*Recorded data*.

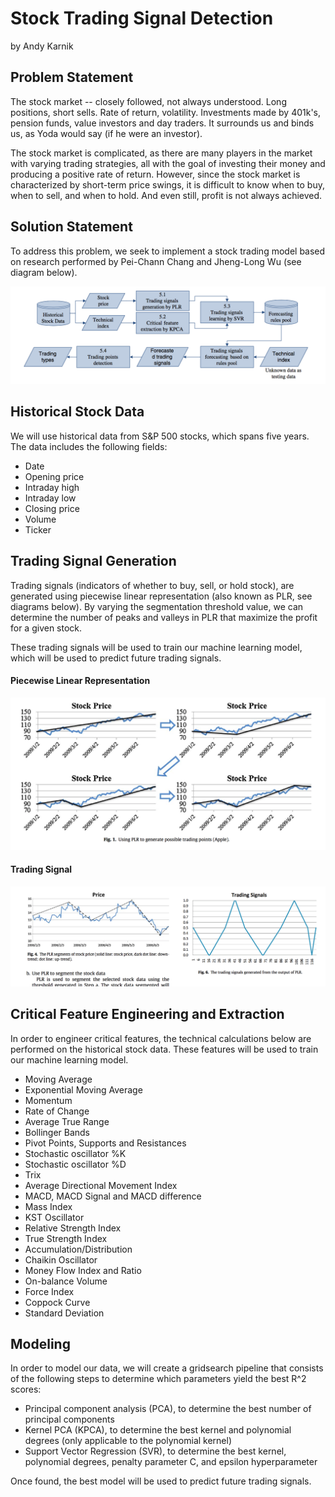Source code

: # Stock Trading Signal Detection

by Andy Karnik


## Problem Statement

The stock market -- closely followed, not always understood.  Long positions, short sells.  Rate of return, volatility.  Investments made by 401k's, pension funds, value investors and day traders.  It surrounds us and binds us, as Yoda would say (if he were an investor).

The stock market is complicated, as there are many players in the market with varying trading strategies, all with the goal of investing their money and producing a positive rate of return.  However, since the stock market is characterized by short-term price swings, it is difficult to know when to buy, when to sell, and when to hold.  And even still, profit is not always achieved.




## Solution Statement

To address this problem, we seek to implement a stock trading model based on research performed by Pei-Chann Chang and Jheng-Long Wu (see diagram below).

![](doc/img/model_framework.png)




## Historical Stock Data

We will use historical data from S&P 500 stocks, which spans five years.  The data includes the following fields:

- Date
- Opening price
- Intraday high
- Intraday low
- Closing price
- Volume
- Ticker




## Trading Signal Generation

Trading signals (indicators of whether to buy, sell, or hold stock), are generated using piecewise linear representation (also known as PLR, see diagrams below).  By varying the segmentation threshold value, we can determine the number of peaks and valleys in PLR that maximize the profit for a given stock.

These trading signals will be used to train our machine learning model, which will be used to predict future trading signals.

#### Piecewise Linear Representation

![](doc/img/plr.png)

#### Trading Signal

![](doc/img/trading_signal_2.png)






## Critical Feature Engineering and Extraction

In order to engineer critical features, the technical calculations below are performed on the historical stock data.  These features will be used to train our machine learning model.

- Moving Average
- Exponential Moving Average
- Momentum
- Rate of Change
- Average True Range
- Bollinger Bands
- Pivot Points, Supports and Resistances
- Stochastic oscillator %K
- Stochastic oscillator %D
- Trix
- Average Directional Movement Index
- MACD, MACD Signal and MACD difference
- Mass Index
- KST Oscillator
- Relative Strength Index
- True Strength Index
- Accumulation/Distribution
- Chaikin Oscillator
- Money Flow Index and Ratio
- On-balance Volume
- Force Index
- Coppock Curve
- Standard Deviation






## Modeling

In order to model our data, we will create a gridsearch pipeline that consists of the following steps to determine which parameters yield the best R^2 scores:

- Principal component analysis (PCA), to determine the best number of principal components
- Kernel PCA (KPCA), to determine the best kernel and polynomial degrees (only applicable to the polynomial kernel)
- Support Vector Regression (SVR), to determine the best kernel, polynomial degrees, penalty parameter C, and epsilon hyperparameter

Once found, the best model will be used to predict future trading signals.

*The problem*. The lines to copy are those above that contain "which".

*Answer for the task*.
We will use historical data from S&P 500 stocks, which spans five years.  The data includes the following fields:
These trading signals will be used to train our machine learning model, which will be used to predict future trading signals.
In order to model our data, we will create a gridsearch pipeline that consists of the following steps to determine which parameters yield the best R^2 scores:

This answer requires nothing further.